Respuesta contra el crimen
El WSJ también abordó las medidas impulsadas durante el gobierno de Chaves, entre ellas la nueva cárcel y una reforma constitucional que permitió extraditar a costarricenses acusados de narcotráfico.
No obstante, el periódico indicó que los homicidios alcanzaron máximos históricos en el 2023 y apenas disminuyeron durante los dos años siguientes. Los decomisos de cocaína cayeron a 21,4 toneladas métricas en el 2023, el nivel más bajo desde el 2015, según el artículo.
Robert Muggah, director del Instituto Igarapé, afirmó al periódico que Costa Rica enfrenta un problema distinto al de El Salvador debido a la presencia de organizaciones criminales transnacionales.
“Estamos viendo cómo el efecto Bukele se afianza en América”, dijo Muggah. “Pero en Costa Rica construir cárceles no resolverá el problema”.
Stephen Madden, director de la Policía de Control de Drogas, defendió la estrategia gubernamental y afirmó que su agencia incorporó 100 oficiales durante los últimos dos años y que los decomisos se recuperaron el año pasado hasta niveles del 2021.
Disputa por presupuesto judicial
El reportaje relata además el asesinato de Gerson Rosales, policía de 28 años que murió en mayo mientras patrullaba en Batán, Limón. Su esposa, Lariza Brenes, afirmó que entre policías circulaban rumores de que una organización criminal ofrecía alrededor de $2.000 por cada oficial asesinado.
Fernández asistió al funeral y cuestionó que uno de los sospechosos hubiera sido detenido anteriormente por la Policía y permaneciera libre.
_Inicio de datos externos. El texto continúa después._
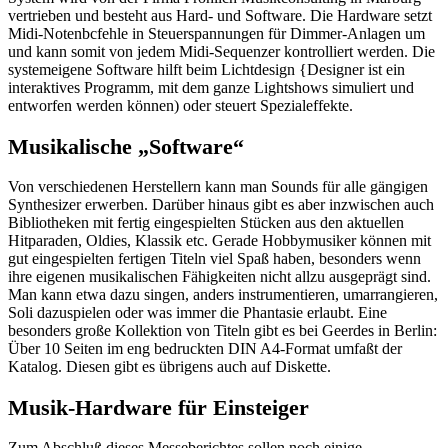
vertrieben und besteht aus Hard- und Software. Die Hardware setzt
Midi-Notenbcfehle in Steuerspannungen für Dimmer-Anlagen um
und kann somit von jedem Midi-Sequenzer kontrolliert werden. Die
systemeigene Software hilft beim Lichtdesign {Designer ist ein
interaktives Programm, mit dem ganze Lightshows simuliert und
entworfen werden können) oder steuert Spezialeffekte.
Musikalische „Software“
Von verschiedenen Herstellern kann man Sounds für alle gängigen
Synthesizer erwerben. Darüber hinaus gibt es aber inzwischen auch
Bibliotheken mit fertig eingespielten Stücken aus den aktuellen
Hitparaden, Oldies, Klassik etc. Gerade Hobbymusiker können mit
gut eingespielten fertigen Titeln viel Spaß haben, besonders wenn
ihre eigenen musikalischen Fähigkeiten nicht allzu ausgeprägt sind.
Man kann etwa dazu singen, anders instrumentieren, umarrangieren,
Soli dazuspielen oder was immer die Phantasie erlaubt. Eine
besonders große Kollektion von Titeln gibt es bei Geerdes in Berlin:
Über 10 Seiten im eng bedruckten DIN A4-Format umfaßt der
Katalog. Diesen gibt es übrigens auch auf Diskette.
Musik-Hardware für Einsteiger
Zum Abschluß dieses Messeberichtes sollen noch einige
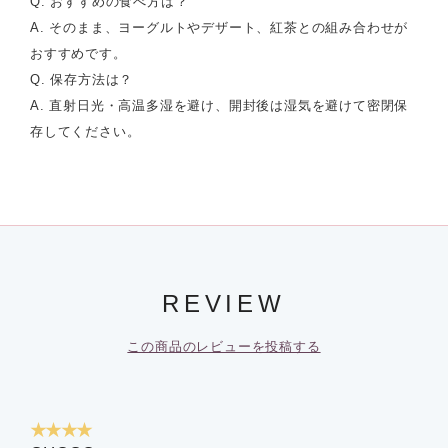
Q. おすすめの食べ方は？
A. そのまま、ヨーグルトやデザート、紅茶との組み合わせが
おすすめです。
Q. 保存方法は？
A. 直射日光・高温多湿を避け、開封後は湿気を避けて密閉保
存してください。
REVIEW
この商品のレビューを投稿する
★★★★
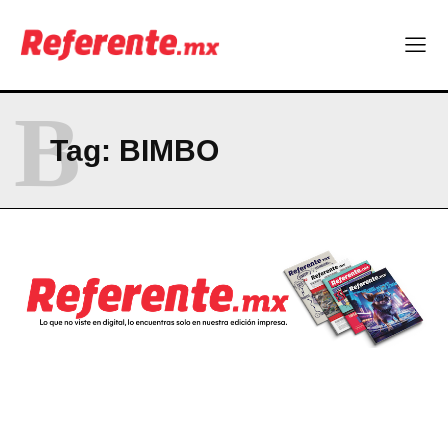
B
Tag:
BIMBO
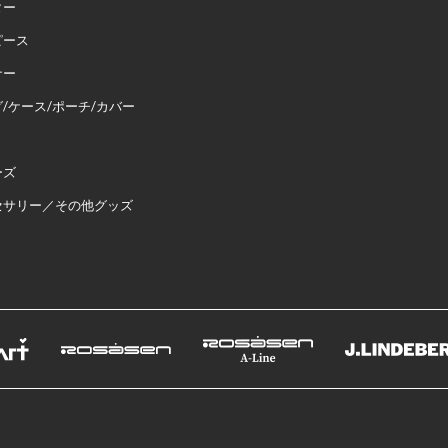
ター
ピース
ナー
/ケース/ポーチ/カバー
ーズ
セサリー／その他グッズ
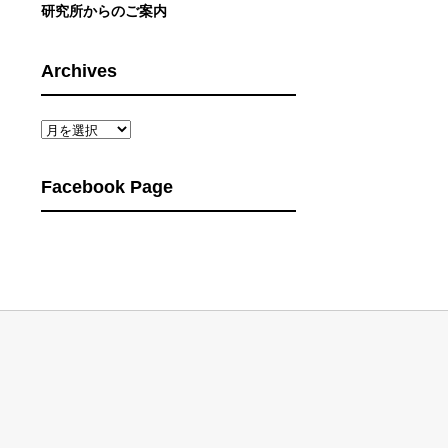
研究所からのご案内
Archives
Archives
Facebook Page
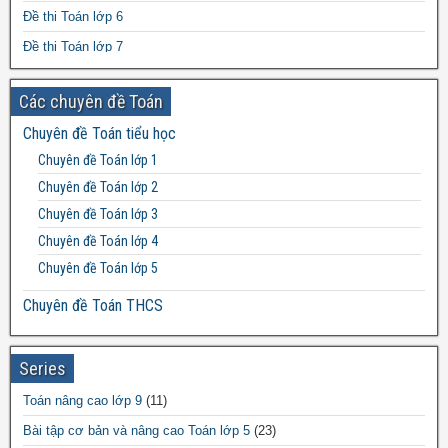
Đề thi Toán lớp 6
Đề thi Toán lớp 7
Đề thi Toán lớp 8
Các chuyên đề Toán
Đề thi Toán lớp 9
Chuyên đề Toán tiểu học
Đề thi Toán lớp 10
Chuyên đề Toán lớp 1
Đề thi Toán lớp 11
Chuyên đề Toán lớp 2
Đề thi Toán lớp 12
Chuyên đề Toán lớp 3
Chuyên đề Toán lớp 4
Chuyên đề Toán lớp 5
Chuyên đề Toán THCS
Bất đẳng thức THCS
Chuyên đề Toán lớp 6
Series
Chuyên đề Toán lớp 7
Toán nâng cao lớp 9
(11)
Chuyên đề Toán lớp 8
Bài tập cơ bản và nâng cao Toán lớp 5
(23)
Chuyên đề Toán lớp 9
Posteriormente presentó proyectos para aumentar las penas, incluido uno denominado en honor a Rosales.
En julio, el Ministerio de Hacienda anunció recortes por decenas de millones de dólares al presupuesto del Poder Judicial, que incluye al Ministerio Público, los tribunales y el Organismo de Investigación Judicial (OIJ). Chaves sostuvo que los recortes forman parte de un plan para atender la deuda nacional.
El WSJ indicó que funcionarios judiciales preparan una impugnación contra los recortes y que el relator especial de Naciones Unidas sobre la independencia de magistrados y abogados los calificó como una “noticia preocupante”.
“La falta de recursos para que la Policía realice investigaciones solo beneficiará al crimen organizado”, declaró al periódico Vladimir Muñoz, subdirector del OIJ.